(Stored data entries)

------------------------------------------------------------------------

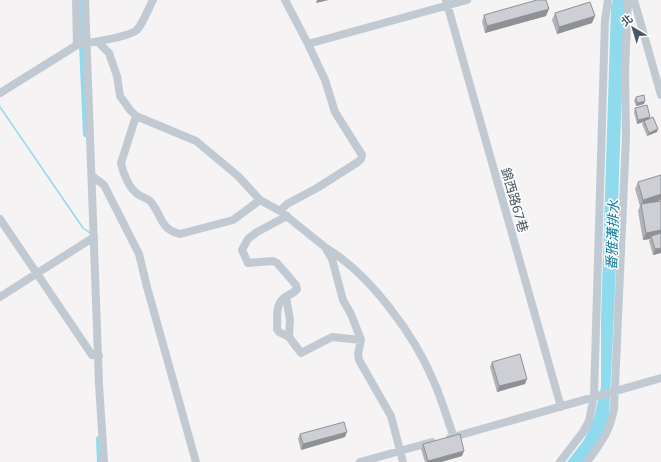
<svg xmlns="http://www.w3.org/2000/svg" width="661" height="462" font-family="'Noto Sans','Noto Sans TC',sans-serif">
  <rect width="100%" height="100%" fill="#f5f3f3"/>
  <path fill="#90daee" d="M613,0h12l-10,292 -6,125 -7,19 -19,26h-16l17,-22 10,-22 7,-31v-67l10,-314z"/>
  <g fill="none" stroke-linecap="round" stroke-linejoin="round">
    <path stroke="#90daee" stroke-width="1.5" d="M0,107l83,121 7,5"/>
    <path stroke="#90daee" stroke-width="6" d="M80,0l6,134
      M99,439l1,23"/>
    <path stroke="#c1cad2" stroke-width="8" d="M76,0l1,45
      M85,0l14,384 5,78
      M446,0l115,407
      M634,0l27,95
      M98,42l11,11 8,23 3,20 10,14 6,6 60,25 42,35 22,24 20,11 45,36 7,12 11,41 8,14 10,26 -3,14 1,6 32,56 12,46
      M308,44l159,-44
      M0,93l77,-48c13,-3 50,-7 60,-15 7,-8 11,-21 16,-30
      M136,116l-15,47c2,10 8,26 18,32 3,2 8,3 11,6 12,13 9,28 30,33l53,-14 27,-20
      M92,176l12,9 35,69 8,33 49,175
      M280,211l7,-7 30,-16 41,-26 3,-3 1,-4 -27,-43 -10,-32 -17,-36 -23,-44
      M287,216l-30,16 -9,7 -6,11 6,13 25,-2 4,2 19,22 1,4c-3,4 -6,5 -10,7 -13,7 -9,20 -10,33l2,3 10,5 12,16 31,-16 29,3
      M0,219l92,136 7,1
      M326,248c44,26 89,88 108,134 8,18 13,37 20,55
      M0,297l94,-60
      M286,297l4,23 -1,17
      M450,438l211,-60
      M360,462l72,-20
      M560,462l23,-30 6,-11 5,-25 11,-376 3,-20
      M587,462c14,-20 22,-28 27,-53l12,-272 -1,-66 3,-71"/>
  </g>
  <path fill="#b0b2b7" d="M555,13l37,10 -35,11 -5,-14z
    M484,15l62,1 -61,17 -3,-11z
    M636,97l8,7 -8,2 -2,-5z
    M635,108l14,10 9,11 -1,3 -10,4 -5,-12 1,-2 -6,2 -3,-12z
    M638,182l23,71 -8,2 -4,-14 1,-2 -7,1 -5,-29 2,-5 -5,-17z
    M492,362l33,22 -28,8 -7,-25z
    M300,434l45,3 -44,13 -3,-11z
    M423,444l39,12 -21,6h-16l-4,-13z"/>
  <path fill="#909195" d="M317,0h12l-13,3z
    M549,9l-3,7 -61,17 2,-7z
    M595,16l-3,7 -35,11 2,-7z
    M645,101l-1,3 -8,2 1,-3z
    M650,117l-1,3 -5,1 -1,1 -6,2 1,-4z
    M658,129l-1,3 -10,4 2,-3z
    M661,194v6l-20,7 2,-7z
    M661,230v7l-10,-1 -1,3 -7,1 3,-7z
    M661,248v5l-8,2 2,-6z
    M527,379l-2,5 -28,8 2,-6z
    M347,432l-2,5 -44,13 2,-6z
    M464,451l-2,5 -21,6h-14l1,-1z"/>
  <path fill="#cdcfd5" stroke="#909195" d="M537,0h9l3,9 -62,17 -3,-11z
    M590,2l5,14 -36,11 -4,-14z
    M644,95l1,6 -8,2 -1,-6z
    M647,105l3,12 -12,3 -3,-12z
    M653,117l5,12 -9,4 -5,-12z
    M661,175v19l-18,6 -5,-18z
    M661,201v29l-15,3 -5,-29z
    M661,233v15l-6,1 -4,-13z
    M520,354l7,25 -28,7 -7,-24z
    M344,422l3,10 -44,12 -3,-10z
    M460,434l4,17 -36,10 -5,-17z"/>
  <g text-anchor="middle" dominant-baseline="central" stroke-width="3" stroke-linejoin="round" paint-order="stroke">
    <g font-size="13" fill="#4a5661" stroke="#fff">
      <text transform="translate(515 200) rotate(74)">錦西路67巷</text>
    </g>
    <g font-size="14" font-style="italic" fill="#0c7c9b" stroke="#fff">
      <text transform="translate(612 235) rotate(-88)">番雅溝排水</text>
    </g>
  </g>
  <g transform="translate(633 28) rotate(322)" stroke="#ffffff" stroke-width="3" paint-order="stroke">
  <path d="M0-3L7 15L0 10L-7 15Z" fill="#4a5661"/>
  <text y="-6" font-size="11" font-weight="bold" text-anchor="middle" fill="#4a5661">北</text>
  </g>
</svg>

------------------------------------------------------------------------

**Exercise**
An exact transcription of the data above is needed, without the pictures.

**Answer space**
<svg xmlns="http://www.w3.org/2000/svg" width="661" height="462" font-family="'Noto Sans','Noto Sans TC',sans-serif">
  <rect width="100%" height="100%" fill="#f5f3f3"/>
  <path fill="#90daee" d="M613,0h12l-10,292 -6,125 -7,19 -19,26h-16l17,-22 10,-22 7,-31v-67l10,-314z"/>
  <g fill="none" stroke-linecap="round" stroke-linejoin="round">
    <path stroke="#90daee" stroke-width="1.5" d="M0,107l83,121 7,5"/>
    <path stroke="#90daee" stroke-width="6" d="M80,0l6,134
      M99,439l1,23"/>
    <path stroke="#c1cad2" stroke-width="8" d="M76,0l1,45
      M85,0l14,384 5,78
      M446,0l115,407
      M634,0l27,95
      M98,42l11,11 8,23 3,20 10,14 6,6 60,25 42,35 22,24 20,11 45,36 7,12 11,41 8,14 10,26 -3,14 1,6 32,56 12,46
      M308,44l159,-44
      M0,93l77,-48c13,-3 50,-7 60,-15 7,-8 11,-21 16,-30
      M136,116l-15,47c2,10 8,26 18,32 3,2 8,3 11,6 12,13 9,28 30,33l53,-14 27,-20
      M92,176l12,9 35,69 8,33 49,175
      M280,211l7,-7 30,-16 41,-26 3,-3 1,-4 -27,-43 -10,-32 -17,-36 -23,-44
      M287,216l-30,16 -9,7 -6,11 6,13 25,-2 4,2 19,22 1,4c-3,4 -6,5 -10,7 -13,7 -9,20 -10,33l2,3 10,5 12,16 31,-16 29,3
      M0,219l92,136 7,1
      M326,248c44,26 89,88 108,134 8,18 13,37 20,55
      M0,297l94,-60
      M286,297l4,23 -1,17
      M450,438l211,-60
      M360,462l72,-20
      M560,462l23,-30 6,-11 5,-25 11,-376 3,-20
      M587,462c14,-20 22,-28 27,-53l12,-272 -1,-66 3,-71"/>
  </g>
  <path fill="#b0b2b7" d="M555,13l37,10 -35,11 -5,-14z
    M484,15l62,1 -61,17 -3,-11z
    M636,97l8,7 -8,2 -2,-5z
    M635,108l14,10 9,11 -1,3 -10,4 -5,-12 1,-2 -6,2 -3,-12z
    M638,182l23,71 -8,2 -4,-14 1,-2 -7,1 -5,-29 2,-5 -5,-17z
    M492,362l33,22 -28,8 -7,-25z
    M300,434l45,3 -44,13 -3,-11z
    M423,444l39,12 -21,6h-16l-4,-13z"/>
  <path fill="#909195" d="M317,0h12l-13,3z
    M549,9l-3,7 -61,17 2,-7z
    M595,16l-3,7 -35,11 2,-7z
    M645,101l-1,3 -8,2 1,-3z
    M650,117l-1,3 -5,1 -1,1 -6,2 1,-4z
    M658,129l-1,3 -10,4 2,-3z
    M661,194v6l-20,7 2,-7z
    M661,230v7l-10,-1 -1,3 -7,1 3,-7z
    M661,248v5l-8,2 2,-6z
    M527,379l-2,5 -28,8 2,-6z
    M347,432l-2,5 -44,13 2,-6z
    M464,451l-2,5 -21,6h-14l1,-1z"/>
  <path fill="#cdcfd5" stroke="#909195" d="M537,0h9l3,9 -62,17 -3,-11z
    M590,2l5,14 -36,11 -4,-14z
    M644,95l1,6 -8,2 -1,-6z
    M647,105l3,12 -12,3 -3,-12z
    M653,117l5,12 -9,4 -5,-12z
    M661,175v19l-18,6 -5,-18z
    M661,201v29l-15,3 -5,-29z
    M661,233v15l-6,1 -4,-13z
    M520,354l7,25 -28,7 -7,-24z
    M344,422l3,10 -44,12 -3,-10z
    M460,434l4,17 -36,10 -5,-17z"/>
  <g text-anchor="middle" dominant-baseline="central" stroke-width="3" stroke-linejoin="round" paint-order="stroke">
    <g font-size="13" fill="#4a5661" stroke="#fff">
      <text transform="translate(515 200) rotate(74)">錦西路67巷</text>
    </g>
    <g font-size="14" font-style="italic" fill="#0c7c9b" stroke="#fff">
      <text transform="translate(612 235) rotate(-88)">番雅溝排水</text>
    </g>
  </g>
  <g transform="translate(633 28) rotate(322)" stroke="#ffffff" stroke-width="3" paint-order="stroke">
  <path d="M0-3L7 15L0 10L-7 15Z" fill="#4a5661"/>
  <text y="-6" font-size="11" font-weight="bold" text-anchor="middle" fill="#4a5661">北</text>
  </g>
</svg>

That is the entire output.